Se l’idea di fondo che chi viene digitalizzato nello stack “perde” l’anima assieme al corpo mortale, qui sembra che il primo libro abbia perso la sua di anima nel momento che è stato semplificato dalla produttrice esecutiva e sceneggiatrice Laeta Kalogridis che ne aveva acquistato i diritti ben quindici anni fa e che aveva portato avanti questo progetto aspettando che arrivasse qualche network capace di accettare il contenuto di violenza e sesso spinto contenuto nella storia. Netflix, che spinge i limiti di quello che viene prodotto per il piccolo schermo alla ricerca di serie televisive e di film capaci di fare “bang” nella programmazione del piccolo schermo, ha provato questa carta. Che non è American Gods ne tantomeno Game of Thrones.
In questo momento la fantascienza, per motivi che sarebbe interessante approfondire (e che cercheremo di approfondire nei prossimi appuntamenti) è diventata una sorta di “comic book delle serie televisive”. Sia esso nella forma di un singolo episodio, un film-per-la-tv, come Bright (sempre Netflix), sia che si tratti di una serie di dieci puntate da 45-50 minuti (il formato preferito da Netflix e Amazon), sia che si tratti di una rivisitazione per il grande schermo di qualche classico, a partire dai film Marvel che stanno diventando sostanzialmente delle “space opera” al reboot di Star Trek e la prosecuzione di Star Wars.
La fantascienza conquista spazio, ma è una fantascienza visiva, esteticamente complessa (avete mai provato a guardare gli effetti speciali e il montaggio di un film dei Transformers?) e contenutisticamente molto, molto povera.

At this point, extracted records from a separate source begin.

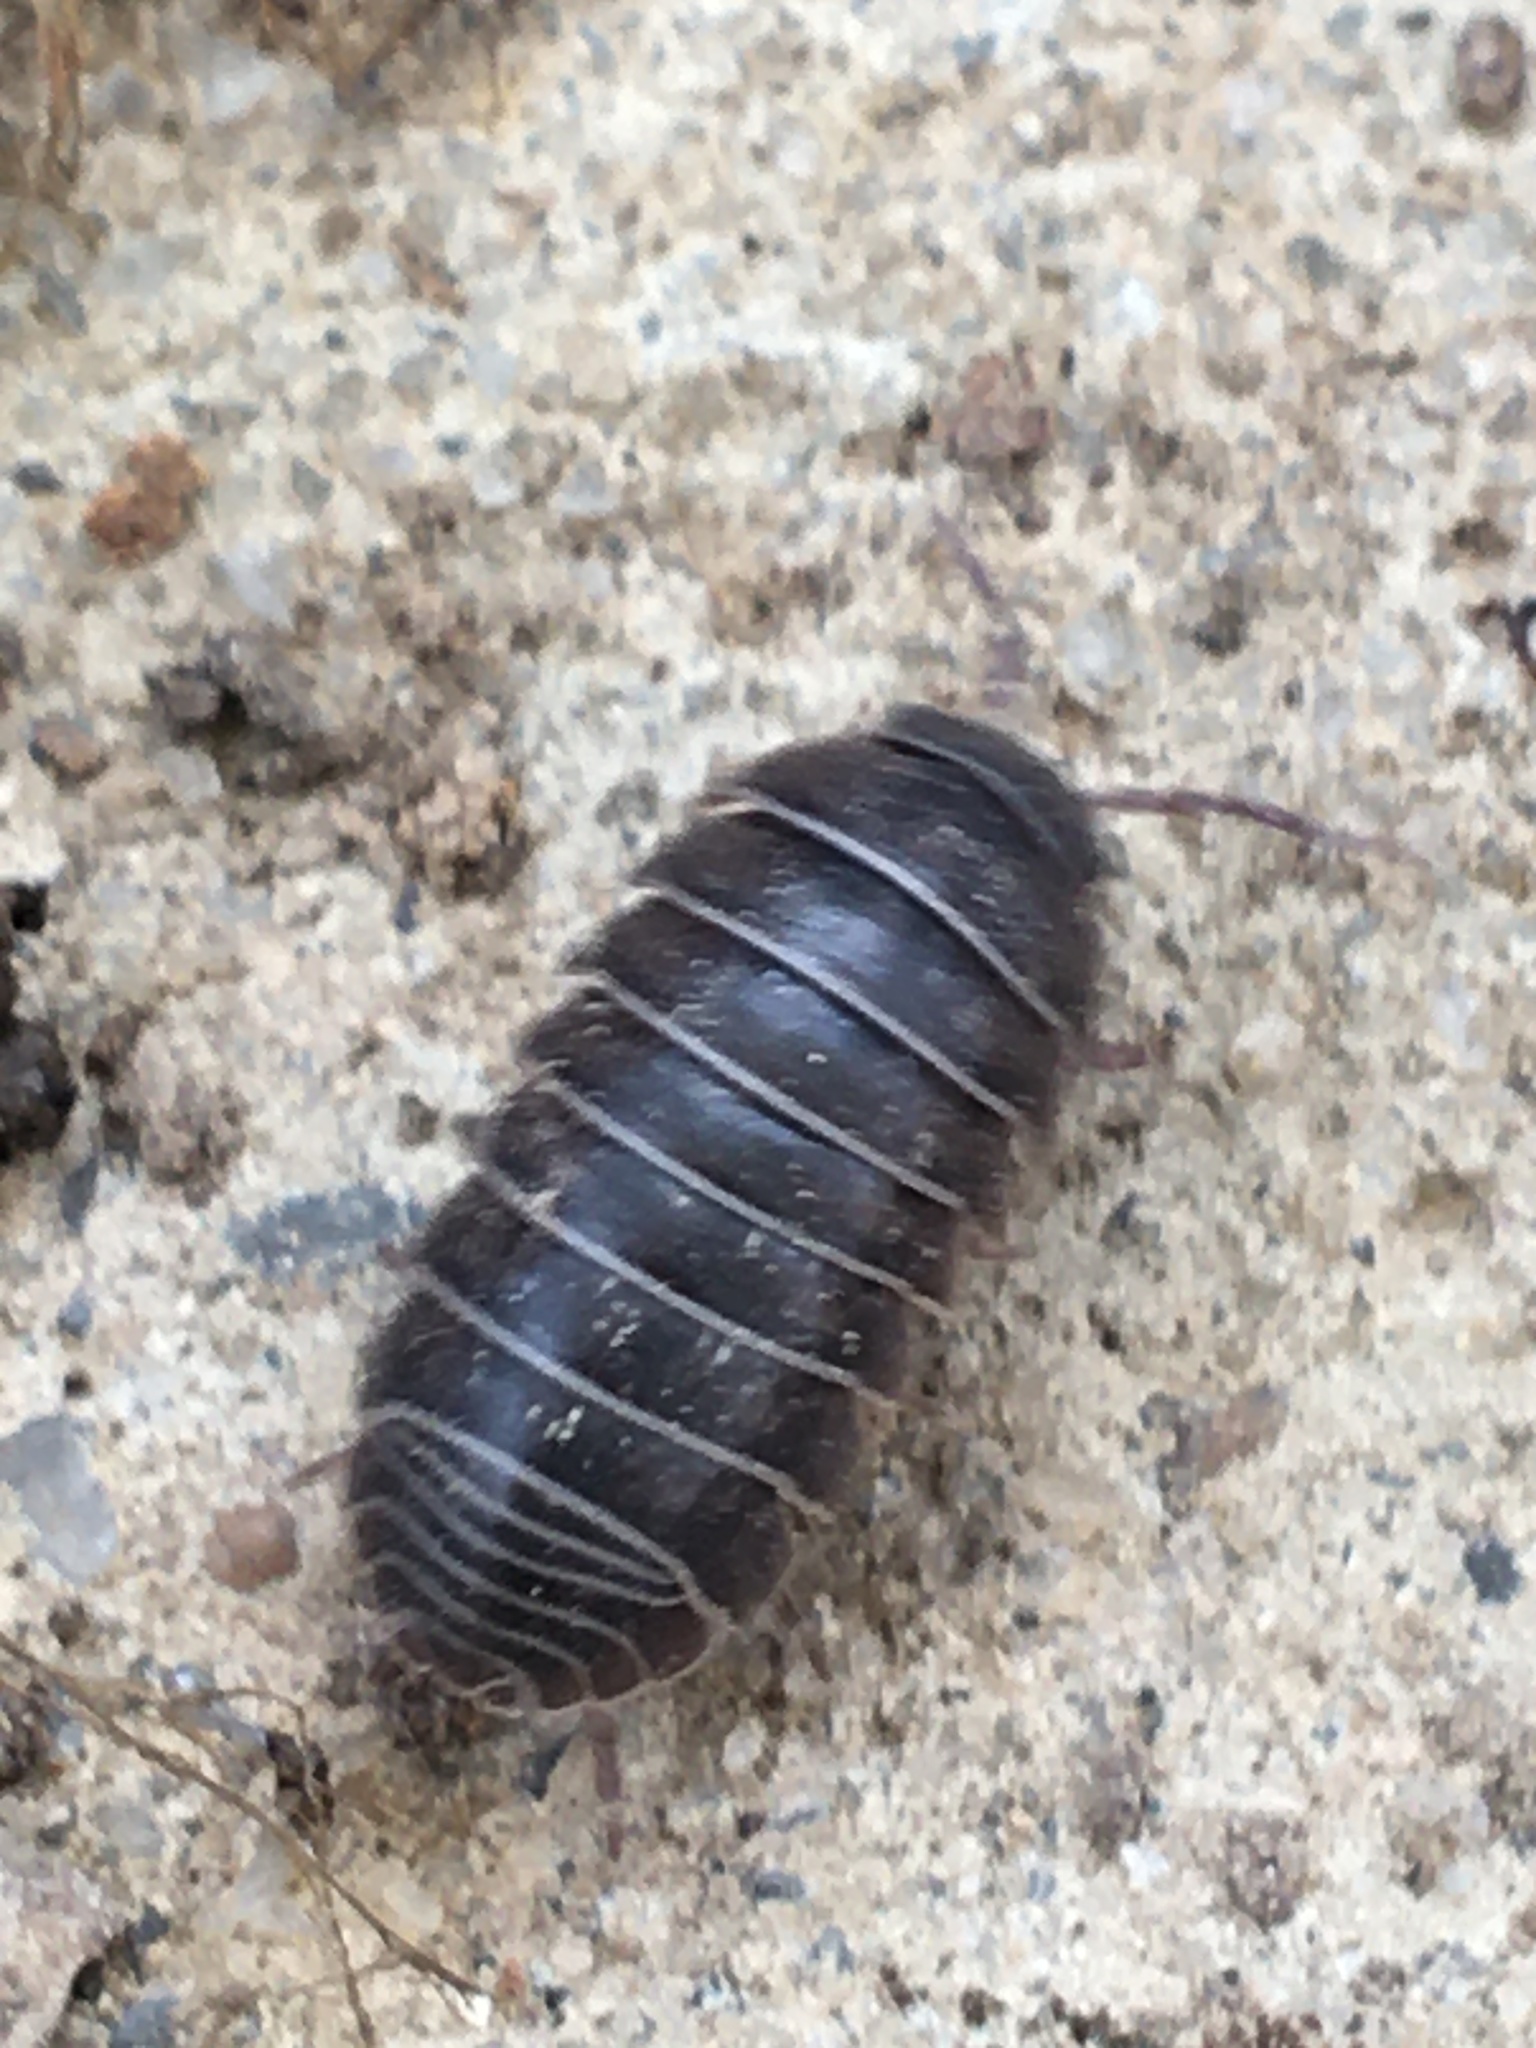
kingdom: Animalia
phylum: Arthropoda
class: Malacostraca
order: Isopoda
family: Armadillidiidae
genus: Armadillidium
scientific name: Armadillidium vulgare
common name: Common pill woodlouse
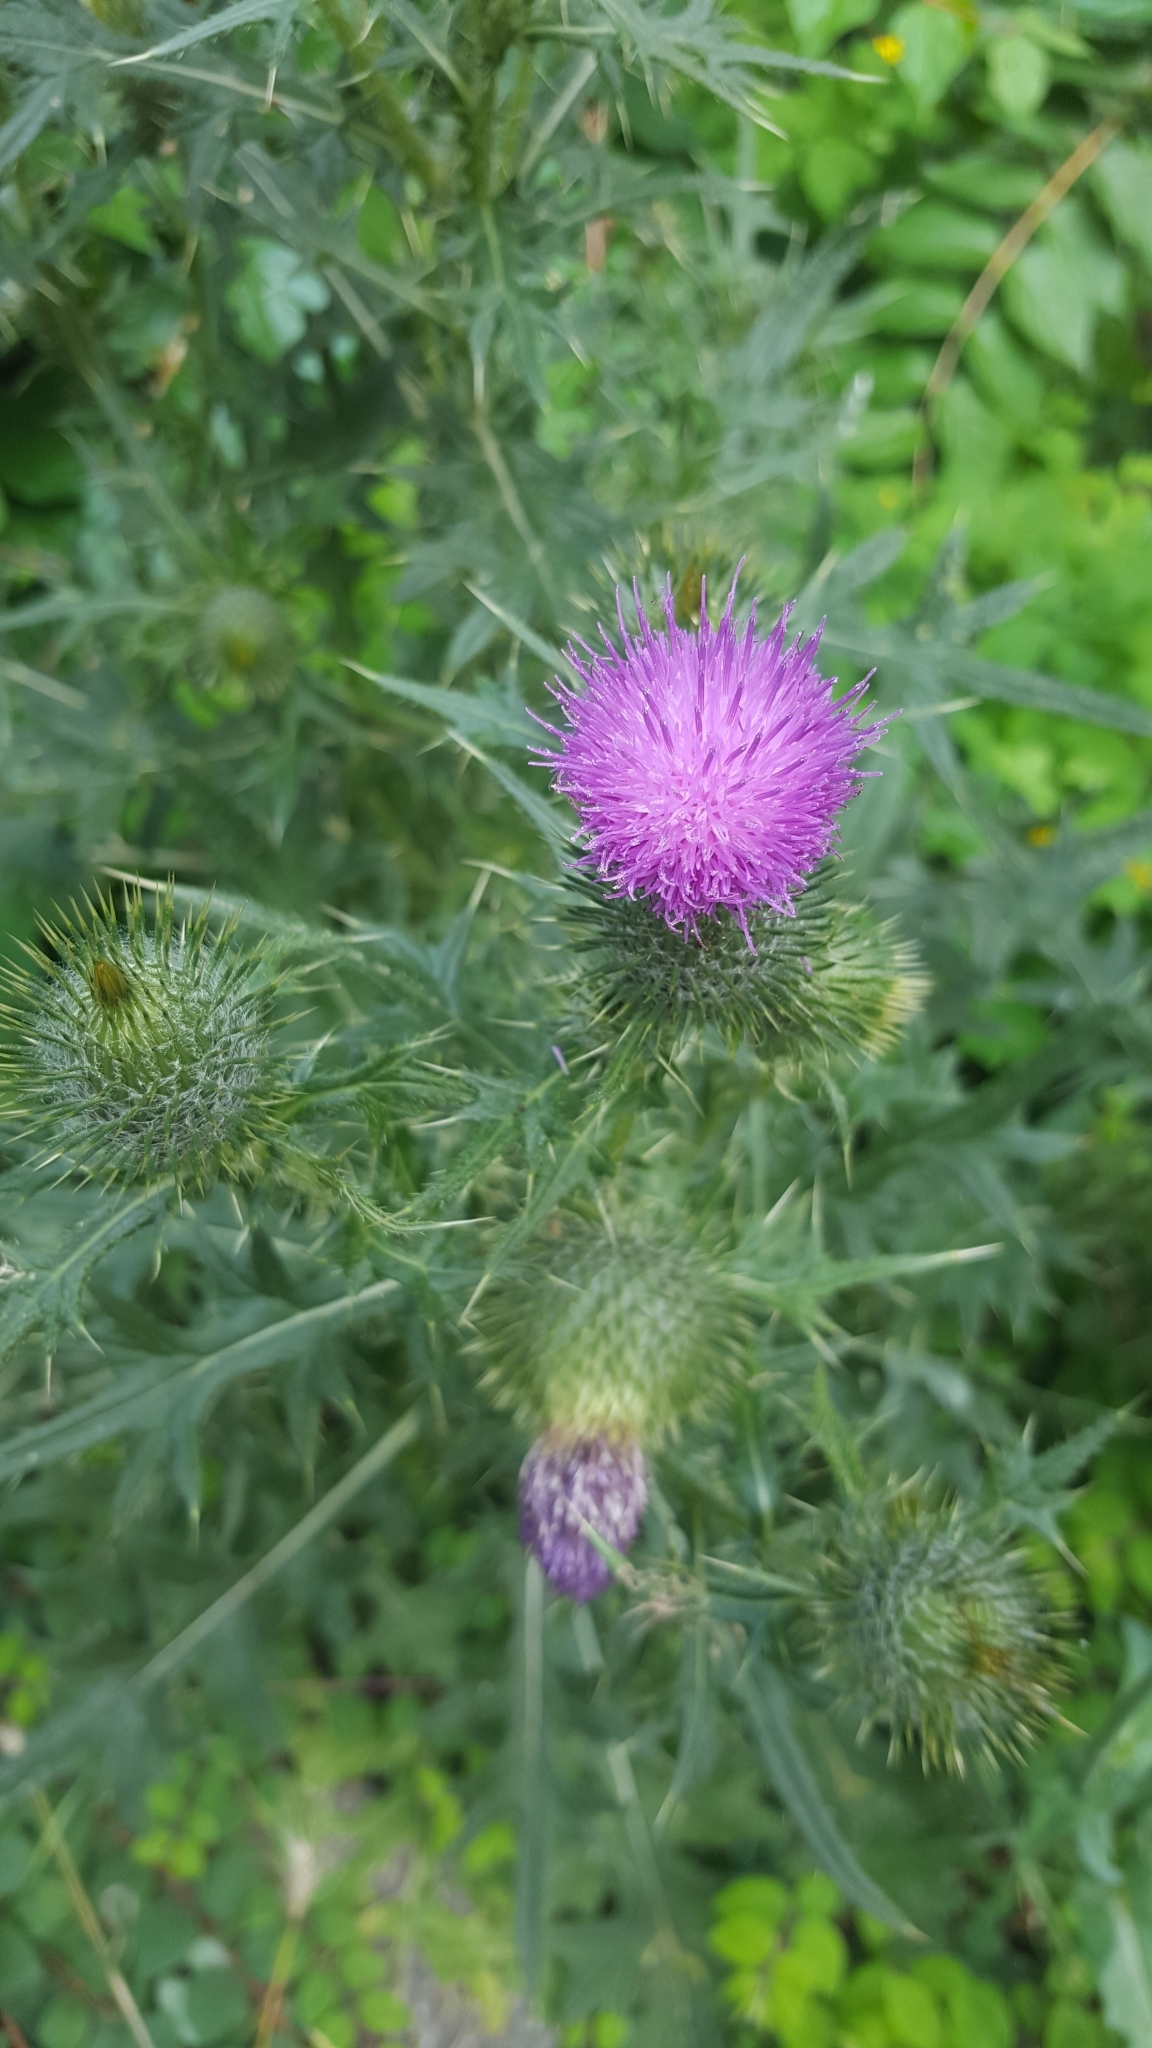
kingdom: Plantae
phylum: Tracheophyta
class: Magnoliopsida
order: Asterales
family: Asteraceae
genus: Cirsium
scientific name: Cirsium vulgare
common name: Bull thistle
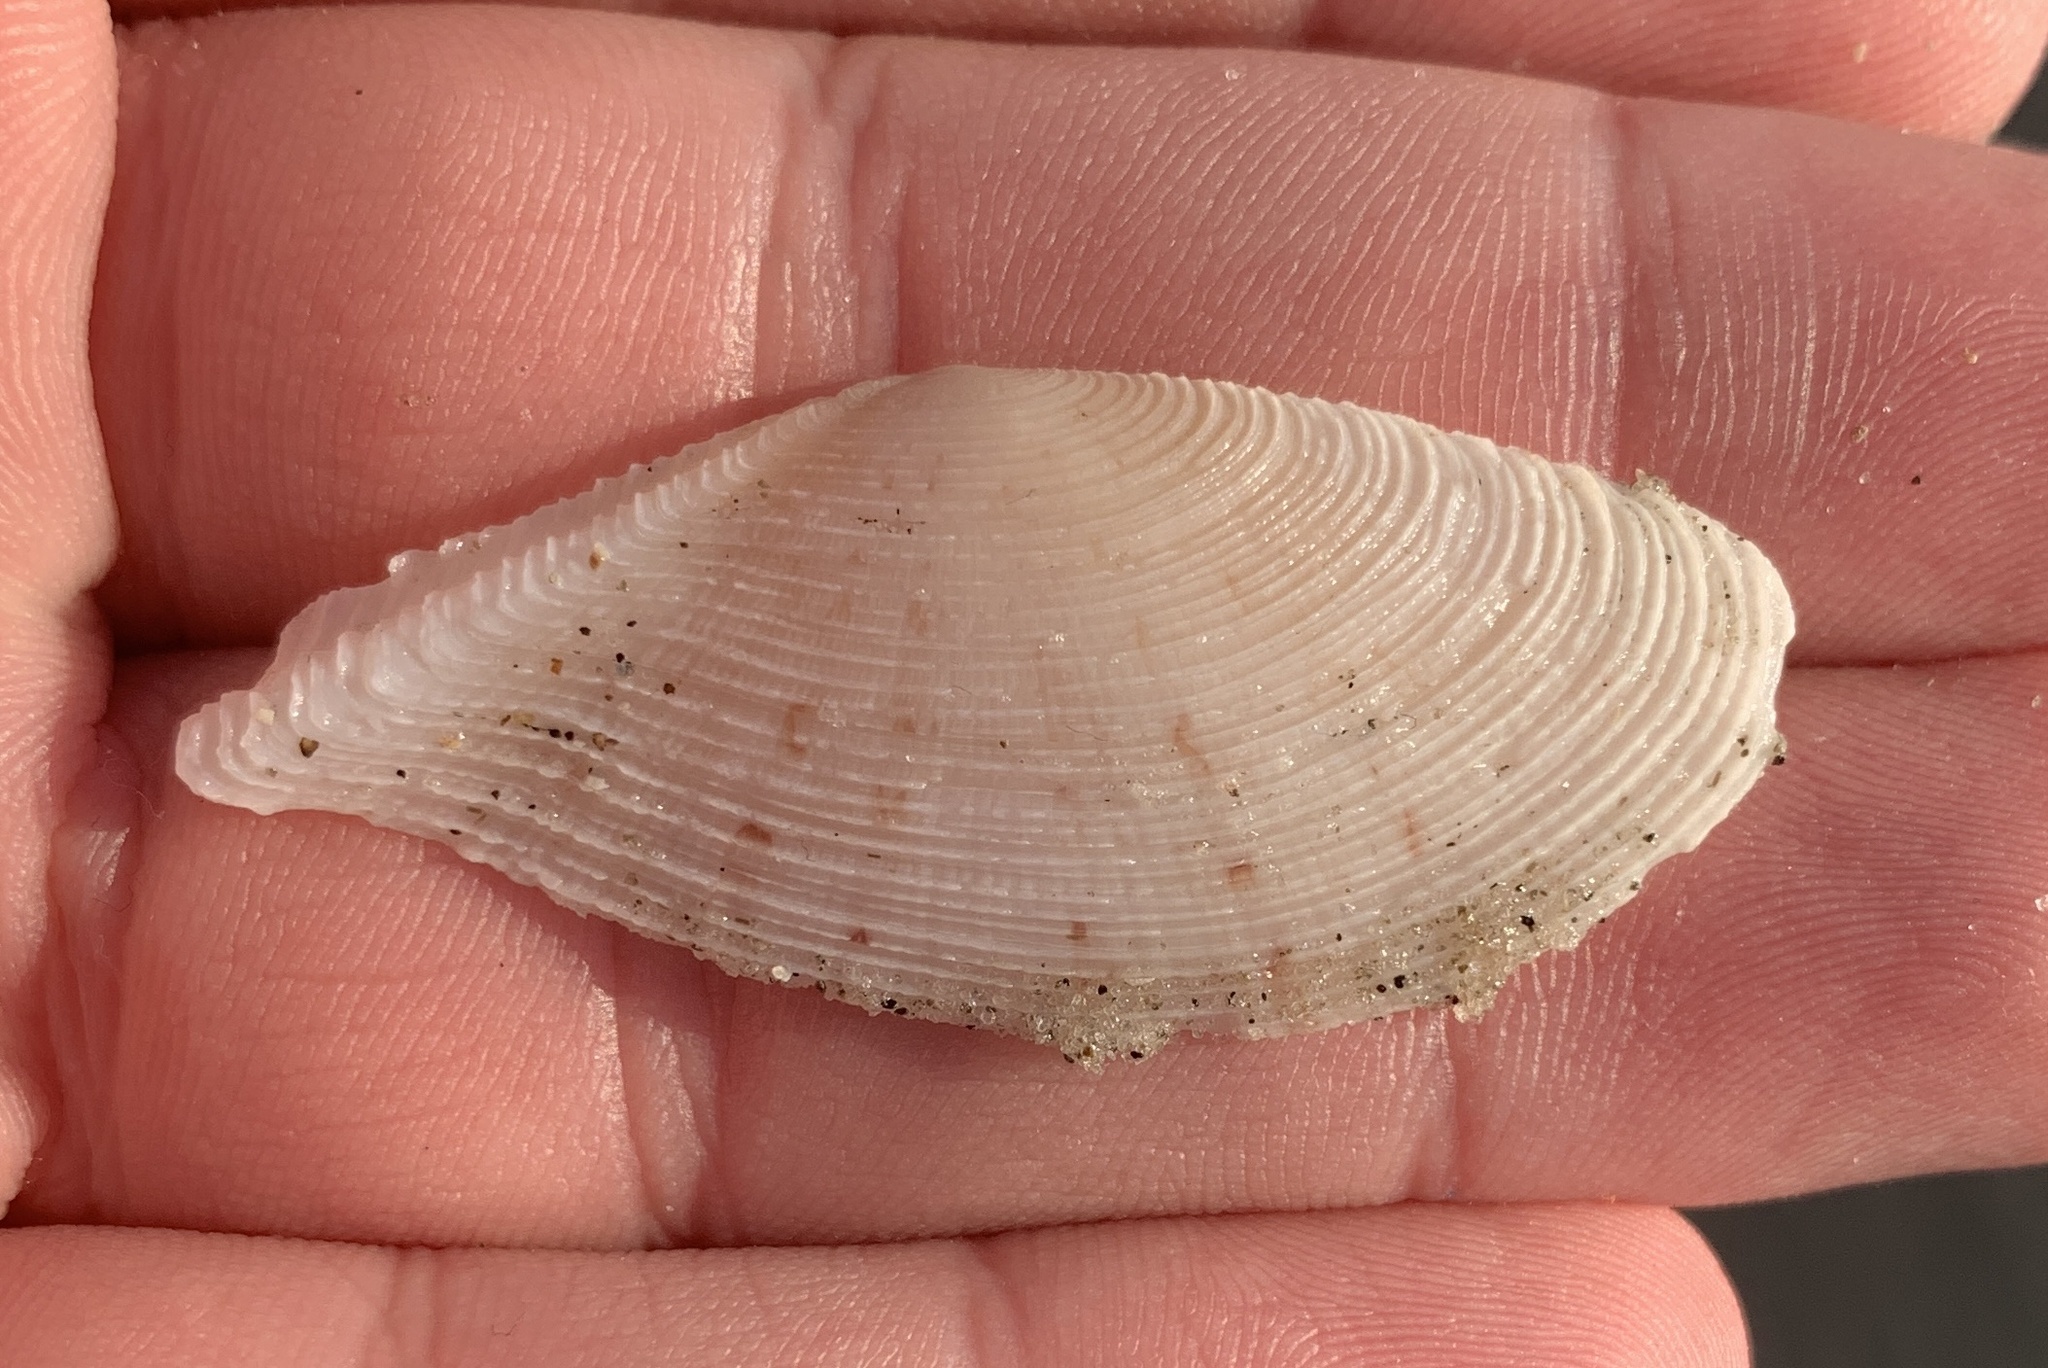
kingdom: Animalia
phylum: Mollusca
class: Bivalvia
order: Cardiida
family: Tellinidae
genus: Tellinella
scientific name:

È una fase pionieristica, di ridefinizione dell’estetica, in cui gli autori che vogliono scavare e arricchire non hanno ancora trovato una dimensione paragonabile a quella del mercato librario. E questo ha molto senso: gli investimenti sempre più massicci dei produttori americani vengono accompagnati da uno sforzo di marketing altrettanto imponente in cui la storia e i personaggi devono essere i più facili e palatabili possibile. Uno sforzo che rende l’occhio critico e la storia disturbante un pensiero impossibile.
Altered Carbon, nonostante le ottime promesse, cade proprio qui: un protagonista distaccato dalla vita e dalla storia che gli sfila di fianco è già un piatto difficile da servire al grande pubblico. L’attuale momento di mercato della dieta mediale, orientata a un consumo ipercalorico, per così dire, con poche fibre e niente vitamine, fa il resto. E Altered Carbon diventa una di quelle serie che si possono guardare a volume spento, magari mentre si fa anche altro.